Даниэль предусмотрительно призвал волшебную палочку Блейза, прежде чем приблизиться к нему – при всей уверенности в своих силах этот гад всегда был предусмотрителен и чрезвычайно осторожен.
– Я знал, что ты придешь, – уведомил отец, и издевательским тоном добавил: – Мое самое большое разочарование, – он остановился над Блейзом и перекатился с носков на пятки и обратно, заложив руки за спину. – Должно быть, все потому, что мать слишком много носилась с тобой в детстве, – веселым тоном подытожил он и осклабился. – Но сегодня ты в кои-то веки оправдал мои ожидания своим приходом. Поздравляю, сын.
Блейзу очень хотелось послать его, однако боль в животе все еще была слишком сильна – он едва мог дышать. Постояв над ним, отец двинулся дальше по комнате, поскрипывая подошвами своих начищенных до блеска туфель и мурлыча себе под нос легкомысленный мотивчик из какой-то оперетты. Настроение у Даниэля было превосходное. Блейз перевернулся на спину и вдохнул поглубже. Стало легче. Он продолжал лежать, собираясь с силами, пока Даниэль расхаживал по комнате, явно придумывая, как с ним лучше поступить. Должно быть, знай он о последнем козыре Блейза, то не был бы так спокоен. Но Даниэль при всей своей предусмотрительности никогда даже не рассматривал возможности того, что Блейз унаследует его талант. «Ты весь в этих никчемных Морроу, – любил повторять лорд Забини, брезгливо кривясь и брызгая слюной при каждом слове, отчего его точеное красивое лицо искажалось до неузнаваемости. – Твоя мать – нищенка, и вы двое обязаны мне всем! Запомни это!» В его глазах Блейз всегда был слабовольным неудачником, и поэтому Даниэль предпочитал считать его целиком и полностью сыном рода Морроу.
Сделав над собой усилие, Блейз сел. Даниэль остановился поодаль, разглядывая его, как какую-то невиданную, но любопытную форму жизни – с чисто исследовательским, холодным интересом. Этот человек был неспособен на какие-либо положительные чувства. Ему были знакомы только презрение и ненависть.

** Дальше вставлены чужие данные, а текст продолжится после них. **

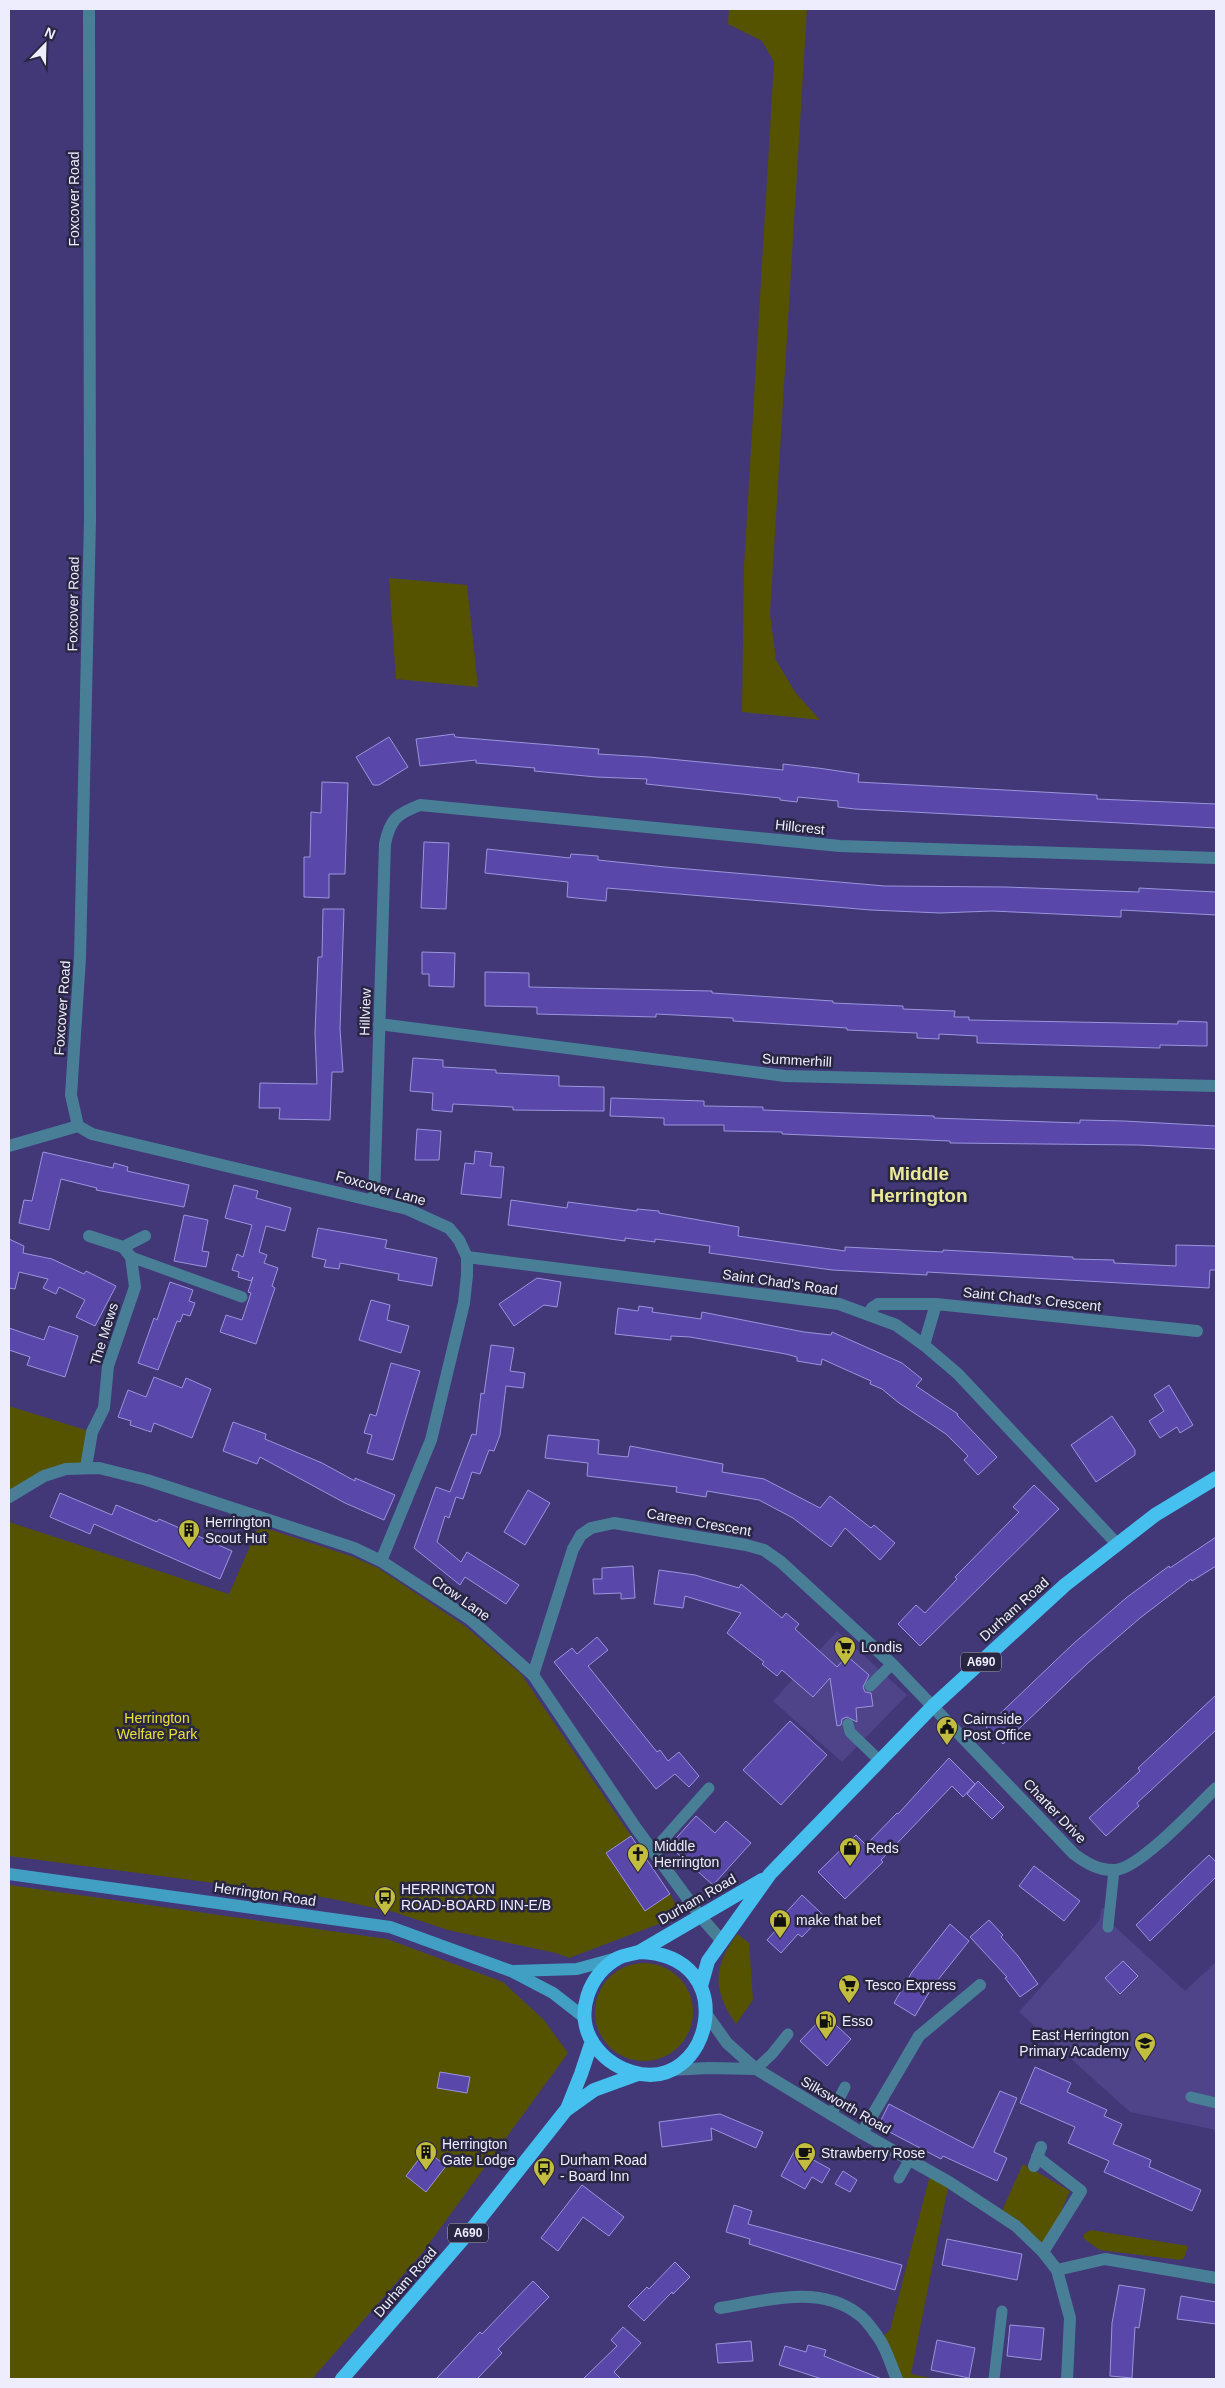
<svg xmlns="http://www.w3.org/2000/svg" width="1225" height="2388" font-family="Arial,sans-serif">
<rect width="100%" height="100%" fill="#423878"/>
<path fill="#4f4489" d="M837 1631 907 1695 842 1762 773 1701Z
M1102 1908 1109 1909 1112 1924 1185 1991 1216 1962V2130L1130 2112 1019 2012 1099 1921Z"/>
<path fill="#555200" d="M729 9H807L770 614 776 660 795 692 820 720 742 712 744 566 774 62 762 41 728 24Z
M389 578 467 585 478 687 396 679Z
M9 1406 92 1432 86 1467 66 1469 9 1497Z
M9 1522 229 1594 259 1526 351 1556 378 1568 465 1626 521 1674 631 1836 606 1854 645 1911 670 1894 676 1905 671 1917 664 1922 569 1958 556 1953 448 1930 394 1912 328 1898 9 1856Z
M9 1885 387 1939 503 1982 544 2020 568 2053 423 2252 312 2379H9Z
M737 1934 749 1943 753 2000 736 2024C712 1990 713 1967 737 1934Z
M595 2012a49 49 0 1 1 98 0a49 49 0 1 1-98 0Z
M1023 2164 1070 2191 1043 2252 1000 2215Z
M931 2171 949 2182 911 2374 936 2379H897L880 2339 890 2330Z
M1091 2230 1188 2246 1184 2258 1180 2260 1100 2250 1084 2239V2234Z"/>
<path fill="#5948a9" stroke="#9a94dd" d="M454 734 455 737 599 749 598 754 649 757 783 770V764L818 768 859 774 858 782 1097 795V799L1216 804V828L855 809 838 807V801L798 797 797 802 780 800V798L646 784 647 779 596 777 534 771 535 768 476 763V760L420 766 416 739Z
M389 737 408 767 379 785H373L356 757Z
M322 782 348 783 345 874H329V898L304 897V857H310L311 812 321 813Z
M424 842 449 843 446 909 421 908Z
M487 849 570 858 571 854 598 856V860L665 867 885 886 1006 887 1139 892V888L1158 889 1216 892V915L1121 910V917L992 911 940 913 871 910 607 888 606 901 567 897 568 882 485 873Z
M323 909H344L340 1029 343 1072H332L330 1120 279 1119 280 1108H259L260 1083 317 1084 315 1033 318 957H322Z
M422 952 455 953 454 987 429 986V974H422Z
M485 972 529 973V987L712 991V993L833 1001V1003L903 1006V1009L955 1011 954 1017H969V1020L1178 1024V1021L1207 1022V1046L1160 1045V1048L977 1043V1036L939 1034V1039L917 1038V1033L847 1030V1028L733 1021V1018L656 1014V1017L537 1014V1007L485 1006Z
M413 1058 443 1060V1067L496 1070V1073L559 1076V1086L604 1087V1111L513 1110V1107L453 1104 452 1112 432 1110 433 1093 410 1091Z
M611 1098 704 1101V1106L763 1107V1110L934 1116V1118L1080 1123V1120L1124 1121 1216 1126V1149L1138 1145 950 1143V1141L782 1134V1132L724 1131V1125H664V1118L610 1116Z
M417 1129 441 1131 439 1160H415Z
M475 1151 492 1153 490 1166 504 1167 501 1198 461 1194 465 1163 474 1164Z
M43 1152 113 1168 114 1163 128 1167 127 1171 189 1185 184 1207 96 1190 97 1188 61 1179 49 1230 19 1223 24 1200 32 1201Z
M234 1185 258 1191 256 1198 291 1208 285 1231 266 1226 259 1252 267 1255 264 1263 278 1268 272 1286 275 1288 256 1344 220 1332 226 1315 242 1320 251 1293 248 1292 253 1277 251 1281 238 1277 239 1272 232 1270 237 1254 243 1257 252 1225 225 1218Z
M511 1200 567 1208 568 1202 637 1211V1209L659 1211V1213L739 1227 738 1236 845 1251V1247L943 1252V1250L1073 1257V1259L1114 1260V1263L1176 1266V1245L1216 1246V1270H1210L1209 1288 927 1272V1275L832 1270 709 1253 710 1246 655 1239V1242L625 1238V1241L508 1225Z
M184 1215 208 1220 202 1251 209 1252 206 1267 174 1261Z
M318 1228 387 1240 385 1248 437 1258 432 1286 398 1280 399 1274 340 1263 339 1269 324 1267 326 1260 312 1257Z
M9 1239 24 1246 23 1253 52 1259 84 1274 86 1271 116 1286 95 1326 76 1317 85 1300 59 1287 56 1294 43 1288 48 1279 19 1272 15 1289 9 1288Z
M537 1278 561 1282 557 1307 544 1305 514 1326 499 1304Z
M170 1282 193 1290 189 1301 195 1303 190 1316 183 1314 180 1322 177 1321 158 1370 138 1363 154 1318 157 1320Z
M371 1300 390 1305 387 1320 409 1326 401 1353 359 1340Z
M639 1306 653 1308 652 1312 701 1319 702 1312 804 1332 831 1335 832 1332 902 1363 922 1379 916 1386 958 1414 957 1415 997 1457 978 1475 964 1460 968 1456 946 1434 899 1403 882 1389 870 1384 871 1381 822 1359 821 1365 797 1361V1357L786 1354 690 1337 671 1336V1340L615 1334 618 1308 638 1311Z
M49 1326 78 1336 65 1377 27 1365 30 1357 9 1350V1328L44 1340Z
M491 1345 514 1348 510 1371 525 1373 523 1388 506 1386 500 1435 494 1451 489 1450 480 1474 472 1472 463 1499 456 1497 449 1518 445 1516 437 1542 461 1562 467 1552 519 1585 506 1604 465 1577 460 1585 414 1548 436 1487 450 1492 472 1434 476 1435 481 1393 484 1394Z
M391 1363 420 1371 393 1460 367 1453 372 1435 364 1433 370 1414 376 1416Z
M154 1377 182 1388 186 1378 211 1389 192 1438 154 1423 151 1432 130 1425 131 1421 118 1417 128 1390 146 1397Z
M1169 1385 1193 1425 1180 1433 1177 1427 1160 1438 1149 1421 1164 1411 1154 1395Z
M1112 1416 1135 1450V1455L1096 1482 1071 1445Z
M233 1422 266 1434 265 1439 322 1463 355 1481V1478L395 1495 384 1520 345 1503 260 1457 257 1464 223 1451Z
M548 1435 599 1440 598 1454 628 1457 630 1446 723 1464 722 1472 764 1479 820 1508 830 1496 871 1528 874 1525 895 1543 880 1560 845 1528 831 1547 793 1518 759 1500 707 1491 706 1497 676 1492 677 1487 587 1476 588 1463 545 1458Z
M1034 1485 1059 1509 920 1646 898 1624 916 1605 925 1613 957 1579 955 1577 1019 1512 1013 1507Z
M528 1490 550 1503 525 1545 504 1532Z
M60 1493 112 1515 116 1505 157 1522 159 1519 232 1551 220 1579 94 1524 90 1534 50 1517Z
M1216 1537V1566L1192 1581 1191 1579 1140 1618 1089 1662 1003 1744 986 1727 1073 1644 1126 1598 1169 1566 1170 1568Z
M633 1566 635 1598 621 1599V1593L594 1594 593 1579H602V1568Z
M659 1570 695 1575 739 1588 741 1584 782 1618 786 1613 799 1624 795 1629 837 1667 847 1656 869 1675 863 1687 865 1692 871 1693 873 1706 856 1708 857 1722 847 1717 842 1719 841 1725 837 1726 830 1678 813 1697 782 1670 777 1676 762 1664 764 1662 727 1633 741 1613 685 1596 683 1608 654 1604Z
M597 1637 608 1650 588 1666 657 1752 660 1750 668 1761 679 1752 699 1776 689 1787 675 1774 656 1789 554 1662 572 1648 577 1654Z
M1216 1695V1730L1137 1803 1139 1806 1106 1836 1089 1818 1140 1771 1138 1768Z
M790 1721 827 1755 781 1805 743 1770Z
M949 1758 975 1784 963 1797 952 1786 881 1860 883 1862 845 1899 818 1872 856 1835 866 1845 897 1813 898 1814Z
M978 1781 1004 1807 992 1819 967 1794Z
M696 1816 715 1833 726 1821 751 1843 713 1885 669 1846Z
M631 1836 670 1894 645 1911 606 1853Z
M1209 1855 1216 1862V1877L1150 1941 1136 1925Z
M1034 1866 1080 1901 1064 1921 1019 1886Z
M802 1895 823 1915 802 1937 798 1934 781 1953 767 1940 784 1921 781 1918Z
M989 1920 1003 1935 1001 1937 1018 1956 1038 1984 1020 1997 1005 1978 1007 1977 970 1937Z
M950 1924 969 1941 933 1986 915 2016 894 2003 912 1972Z
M1123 1961 1138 1976 1120 1994 1105 1978Z
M825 2015 851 2039 827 2066 800 2041Z
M1035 2067 1071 2083 1067 2092 1107 2110 1104 2116 1122 2124 1113 2144 1151 2160 1149 2167 1201 2190 1192 2211 1104 2172 1109 2161 1068 2143 1075 2127 1020 2103Z
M440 2072 470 2077 467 2093 437 2088Z
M1000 2091 1017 2098 994 2152 1007 2158 997 2181 943 2156 941 2159 878 2126 889 2104 973 2148Z
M720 2114 763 2132 756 2148 711 2128 712 2140 662 2147 659 2122Z
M426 2150 446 2166 426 2192 406 2176Z
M795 2150 830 2169 822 2183 812 2177 805 2189 781 2176Z
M843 2171 857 2180 850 2192 835 2184Z
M582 2185 624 2217 609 2236 583 2217 558 2251 541 2238Z
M734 2205 752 2211 748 2224 902 2265 895 2290 749 2244 750 2239 726 2232Z
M947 2239 1022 2254 1017 2280 942 2265Z
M675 2262 690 2277 673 2294 672 2292 644 2321 628 2306 647 2287 649 2289Z
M533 2281 549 2297 498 2349 502 2353 477 2379H436L480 2332 482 2334Z
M1119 2285 1145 2289 1139 2328 1135 2327 1132 2378 1110 2376 1112 2323Z
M1181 2296 1216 2302V2324L1177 2319Z
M1010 2325 1044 2328 1041 2360 1007 2356Z
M623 2327 641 2343 614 2372 621 2379H583L617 2346 611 2340Z
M937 2340 975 2348 969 2378 931 2370Z
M751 2341 753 2361 718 2363 716 2344Z
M808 2345 826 2350 824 2356 882 2379H822L779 2365 785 2346 806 2352Z"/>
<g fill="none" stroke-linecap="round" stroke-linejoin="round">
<path stroke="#497f96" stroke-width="11" d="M131 1257 242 1297
M870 1686 892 1664
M848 1724 850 1732 879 1760
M654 1850 709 1788
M1108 1927 1114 1870
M756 2069 772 2054 788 2034
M1191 2097 1216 2103
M831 2115 845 2087
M899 2178 910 2159
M994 2379 1002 2311"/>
<path stroke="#497f96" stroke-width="12" d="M379 1024 785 1076 1216 1086
M9 1146 78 1126
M374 1200 385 844C390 819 397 814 420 805L840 846 1216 858
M123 1247 145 1236
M467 1257 839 1304 896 1325 924 1345 958 1374 1117 1544
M869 1314 872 1308 878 1304H936L1197 1331
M924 1345 936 1304
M86 1467 92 1432 104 1408 108 1366 135 1287 131 1257 123 1247 89 1236
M533 1675 573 1549 581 1535 591 1528 614 1523 746 1545 764 1550 781 1562 892 1664 1074 1854C1086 1863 1099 1871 1116 1870 1141 1867 1196 1807 1216 1788
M701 1917 721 1940
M862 2133 919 2036 980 1985
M1037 2157 1081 2191 1043 2252
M1034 2166 1041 2147
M1057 2270 1105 2259 1216 2278
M720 2308C764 2301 819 2284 858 2314 866 2319 873 2330 878 2337 887 2349 891 2366 897 2379"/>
<path stroke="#497f96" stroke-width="12" d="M89 9 90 520 80 958 71 1095 78 1126 92 1134 407 1209 449 1228 459 1240 467 1257V1275L464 1303 431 1440 381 1561
M9 1497 44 1476 66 1469 99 1468 147 1480 354 1548 381 1561 470 1619 533 1675 636 1828 701 1917
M707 2015 727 2043 756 2069 862 2133 949 2182 1016 2226 1043 2252 1057 2270 1070 2318 1067 2379
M669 2070 709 2068 756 2069"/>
<path stroke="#429fc4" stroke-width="12" d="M9 1874 390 1927 511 1971 553 1993 585 2018
M514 1971 577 1969 617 1958"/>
<path stroke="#46c0ee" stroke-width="14" d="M639 1952C744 1954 712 2096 632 2072 616 2067 602 2057 593 2043 574 2014 589 1974 618 1958 624 1955 633 1954 639 1952L762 1880
M701 1986 708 1961 770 1874 933 1706 1065 1585 1155 1515 1216 1478
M567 2109 581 2074 592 2041
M342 2379 475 2225 566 2110 594 2090 638 2074"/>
</g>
<defs>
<g id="building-pin" transform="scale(1.125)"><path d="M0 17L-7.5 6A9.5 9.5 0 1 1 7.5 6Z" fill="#c2bd3f" stroke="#292643"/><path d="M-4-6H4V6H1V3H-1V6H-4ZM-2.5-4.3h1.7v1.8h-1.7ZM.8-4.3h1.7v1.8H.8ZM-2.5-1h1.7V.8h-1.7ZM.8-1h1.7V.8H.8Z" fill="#111"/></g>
<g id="supermarket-pin" transform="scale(1.125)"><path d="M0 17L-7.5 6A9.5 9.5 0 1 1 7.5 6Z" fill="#c2bd3f" stroke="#292643"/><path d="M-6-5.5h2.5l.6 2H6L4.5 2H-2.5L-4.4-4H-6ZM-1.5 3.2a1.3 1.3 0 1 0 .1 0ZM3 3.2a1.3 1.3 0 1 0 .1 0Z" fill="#111"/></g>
<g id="civic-pin" transform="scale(1.125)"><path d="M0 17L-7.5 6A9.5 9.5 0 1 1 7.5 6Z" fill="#c2bd3f" stroke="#292643"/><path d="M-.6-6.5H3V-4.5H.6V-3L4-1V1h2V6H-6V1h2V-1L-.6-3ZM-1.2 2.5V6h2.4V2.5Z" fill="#111"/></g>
<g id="shop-pin" transform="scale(1.125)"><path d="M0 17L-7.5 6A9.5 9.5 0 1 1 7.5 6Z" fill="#c2bd3f" stroke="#292643"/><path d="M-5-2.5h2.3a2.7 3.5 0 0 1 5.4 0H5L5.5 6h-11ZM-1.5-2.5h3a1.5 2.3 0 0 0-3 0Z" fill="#111"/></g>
<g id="church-pin" transform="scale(1.125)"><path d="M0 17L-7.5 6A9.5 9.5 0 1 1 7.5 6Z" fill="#c2bd3f" stroke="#292643"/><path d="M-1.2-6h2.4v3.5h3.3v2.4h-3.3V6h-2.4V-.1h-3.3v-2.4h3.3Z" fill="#111"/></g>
<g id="bus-pin" transform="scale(1.125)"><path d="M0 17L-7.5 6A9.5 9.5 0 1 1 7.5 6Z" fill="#c2bd3f" stroke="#292643"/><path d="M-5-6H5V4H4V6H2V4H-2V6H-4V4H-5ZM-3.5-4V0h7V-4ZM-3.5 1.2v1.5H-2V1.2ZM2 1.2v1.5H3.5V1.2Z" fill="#111"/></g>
<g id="fuel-pin" transform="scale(1.125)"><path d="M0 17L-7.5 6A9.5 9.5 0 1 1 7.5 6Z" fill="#c2bd3f" stroke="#292643"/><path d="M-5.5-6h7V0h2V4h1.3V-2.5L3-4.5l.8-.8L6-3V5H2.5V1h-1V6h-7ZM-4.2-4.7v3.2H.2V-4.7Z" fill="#111"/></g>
<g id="school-pin" transform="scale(1.125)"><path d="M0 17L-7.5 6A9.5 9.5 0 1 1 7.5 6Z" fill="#c2bd3f" stroke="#292643"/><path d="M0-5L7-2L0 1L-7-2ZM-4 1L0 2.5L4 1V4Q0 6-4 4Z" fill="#111"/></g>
<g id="cafe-pin" transform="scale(1.125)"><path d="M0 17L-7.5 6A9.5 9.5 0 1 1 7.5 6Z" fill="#c2bd3f" stroke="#292643"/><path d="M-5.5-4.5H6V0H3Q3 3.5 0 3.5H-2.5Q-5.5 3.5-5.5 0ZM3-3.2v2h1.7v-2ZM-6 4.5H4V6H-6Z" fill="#111"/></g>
</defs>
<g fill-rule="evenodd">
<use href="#building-pin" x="189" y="1530"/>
<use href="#supermarket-pin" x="845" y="1647"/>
<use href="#civic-pin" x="947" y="1727"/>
<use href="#shop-pin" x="850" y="1848"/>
<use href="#church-pin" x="638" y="1854"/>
<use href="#bus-pin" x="385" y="1897"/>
<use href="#shop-pin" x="780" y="1920"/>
<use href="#supermarket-pin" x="849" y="1985"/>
<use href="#fuel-pin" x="826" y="2021"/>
<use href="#school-pin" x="1145" y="2043"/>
<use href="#building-pin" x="426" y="2152"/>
<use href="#cafe-pin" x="805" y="2153"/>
<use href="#bus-pin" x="544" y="2168"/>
</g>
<g text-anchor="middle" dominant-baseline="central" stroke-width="5" stroke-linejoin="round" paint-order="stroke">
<g fill="#292643" stroke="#b2b1c5" stroke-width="1">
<rect x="961" y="1652.5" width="40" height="19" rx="4"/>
<rect x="448" y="2223.5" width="40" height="19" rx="4"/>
</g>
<g font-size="12" font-weight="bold" fill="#ededfd">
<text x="981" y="1662">A690</text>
<text x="468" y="2233">A690</text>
</g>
<g font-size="14" fill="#ededfd" stroke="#292643">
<text transform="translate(74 199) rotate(-90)">Foxcover Road</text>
<text transform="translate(73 604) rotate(-89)">Foxcover Road</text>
<text transform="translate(800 827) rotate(6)">Hillcrest</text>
<text transform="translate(62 1008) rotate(-86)">Foxcover Road</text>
<text transform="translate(365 1012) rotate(-88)">Hillview</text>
<text transform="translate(797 1060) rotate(3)">Summerhill</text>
<text transform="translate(381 1188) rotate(16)">Foxcover Lane</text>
<text transform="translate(780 1282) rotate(8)">Saint Chad's Road</text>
<text transform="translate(1032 1299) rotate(6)">Saint Chad's Crescent</text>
<text transform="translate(104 1334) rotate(-73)">The Mews</text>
<text transform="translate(699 1522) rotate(10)">Careen Crescent</text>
<text transform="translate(461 1598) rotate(35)">Crow Lane</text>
<text transform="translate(1014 1609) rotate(-42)">Durham Road</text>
<text transform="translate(1055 1811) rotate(46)">Charter Drive</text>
<text transform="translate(265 1894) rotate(8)">Herrington Road</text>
<text transform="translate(697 1899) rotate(-30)">Durham Road</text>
<text transform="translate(846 2105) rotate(30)">Silksworth Road</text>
<text transform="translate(405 2282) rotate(-49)">Durham Road</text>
</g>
<g font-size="14" fill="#ededfd" stroke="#292643" text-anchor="start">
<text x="205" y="1522">Herrington<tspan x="205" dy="16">Scout Hut</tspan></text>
<text x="861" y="1647">Londis</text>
<text x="963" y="1719">Cairnside<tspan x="963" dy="16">Post Office</tspan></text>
<text x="654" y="1846">Middle<tspan x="654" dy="16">Herrington</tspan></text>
<text x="866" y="1848">Reds</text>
<text x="401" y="1889">HERRINGTON<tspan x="401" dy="16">ROAD-BOARD INN-E/B</tspan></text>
<text x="796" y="1920">make that bet</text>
<text x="865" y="1985">Tesco Express</text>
<text x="842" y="2021">Esso</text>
<text x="1129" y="2035" text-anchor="end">East Herrington<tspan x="1129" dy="16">Primary Academy</tspan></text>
<text x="442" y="2144">Herrington<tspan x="442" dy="16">Gate Lodge</tspan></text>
<text x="821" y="2153">Strawberry Rose</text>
<text x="560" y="2160">Durham Road<tspan x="560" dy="16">- Board Inn</tspan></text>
</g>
<g font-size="14" fill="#e9e230" stroke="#292643">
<text x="157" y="1718">Herrington<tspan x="157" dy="16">Welfare Park</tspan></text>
</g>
<g font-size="19" font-weight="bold" fill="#eae899" stroke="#292643">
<text x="919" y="1173">Middle<tspan x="919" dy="22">Herrington</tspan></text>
</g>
</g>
<rect width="1225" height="2388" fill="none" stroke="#ededfd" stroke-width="20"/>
<g transform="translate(45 45) rotate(23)" stroke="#292643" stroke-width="4" paint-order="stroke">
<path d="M0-4L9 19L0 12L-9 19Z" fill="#ededfd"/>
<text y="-8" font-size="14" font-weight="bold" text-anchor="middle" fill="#ededfd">N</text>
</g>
</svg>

– Почему ты такое ничтожество? – произнес Даниэль, прищурив глаза. Казалось, ему в самом деле хотелось найти ответ на свой вопрос. Для него любой, кто не мог поднять руку на другого человека или даже просто на другое живое существо, был «ничтожеством». В его глазах желание убивать было истинной храбростью, даже доблестью. И единственным понятным ему «достоинством».
Этот вопрос Даниэля вызвал новую вспышку ненависти в душе Блейза. Он усмехнулся: отец сам давал ему возможность быть сильнее.
– Всегда хотел задать тебе тот же вопрос, – глухо произнес Блейз.
Даниэль презрительно фыркнул и скривился, всем своим видом выражая удивление наглостью «ничтожества».
– Думаешь, ты один способен на ненависть? – добавил Блейз.
Даниэль закатил глаза, все еще не воспринимая его всерьез.
– На ненависть, которая убивает, – закончил Блейз.
На короткое мгновение на лице отца отразилось недоумение, затем – недоверие и изумление, и тогда Блейз, наконец, до конца убедился, что источник этой силы действительно всегда – ненависть.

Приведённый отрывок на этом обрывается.